AIM OF THE TASK: Pictures stay out; everything else in the records below is to be repeated exactly.

[Opening THE DATA section]

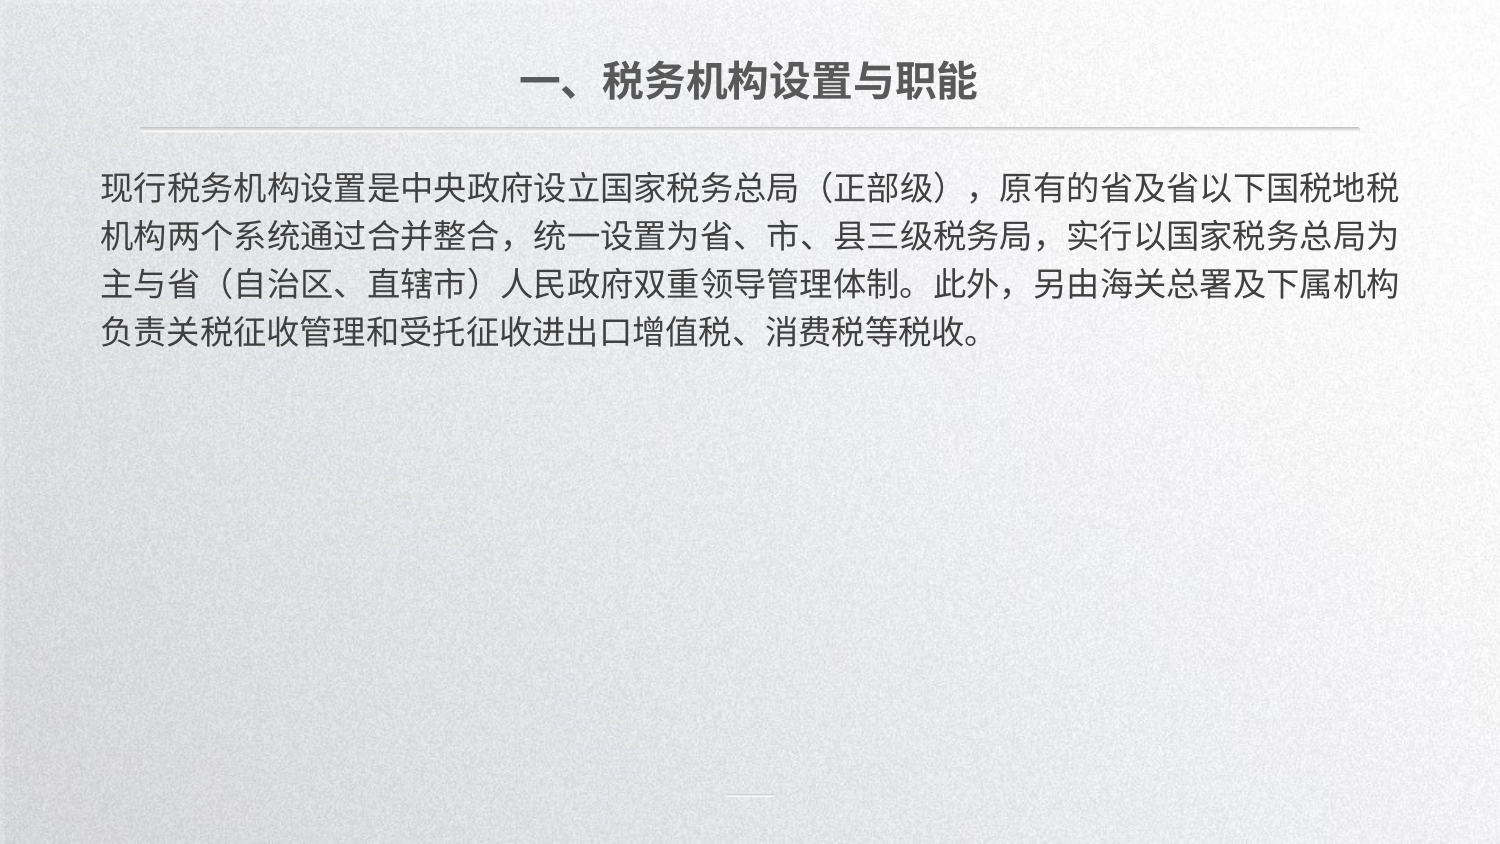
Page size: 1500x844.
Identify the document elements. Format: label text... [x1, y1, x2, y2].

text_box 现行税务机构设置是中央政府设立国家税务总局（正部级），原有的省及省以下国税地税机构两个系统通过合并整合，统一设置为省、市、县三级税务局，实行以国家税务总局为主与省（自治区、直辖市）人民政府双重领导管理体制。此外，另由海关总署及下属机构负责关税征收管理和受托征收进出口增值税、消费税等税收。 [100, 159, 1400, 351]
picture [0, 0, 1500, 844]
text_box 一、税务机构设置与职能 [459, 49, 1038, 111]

[Closing THE DATA section]

OUTPUT FOR THIS TASK:
Page size: 1500x844.
Identify the document elements. Format: label text... [x1, y1, x2, y2].

text_box 现行税务机构设置是中央政府设立国家税务总局（正部级），原有的省及省以下国税地税机构两个系统通过合并整合，统一设置为省、市、县三级税务局，实行以国家税务总局为主与省（自治区、直辖市）人民政府双重领导管理体制。此外，另由海关总署及下属机构负责关税征收管理和受托征收进出口增值税、消费税等税收。 [100, 159, 1400, 351]
picture [0, 0, 1500, 844]
text_box 一、税务机构设置与职能 [459, 49, 1038, 111]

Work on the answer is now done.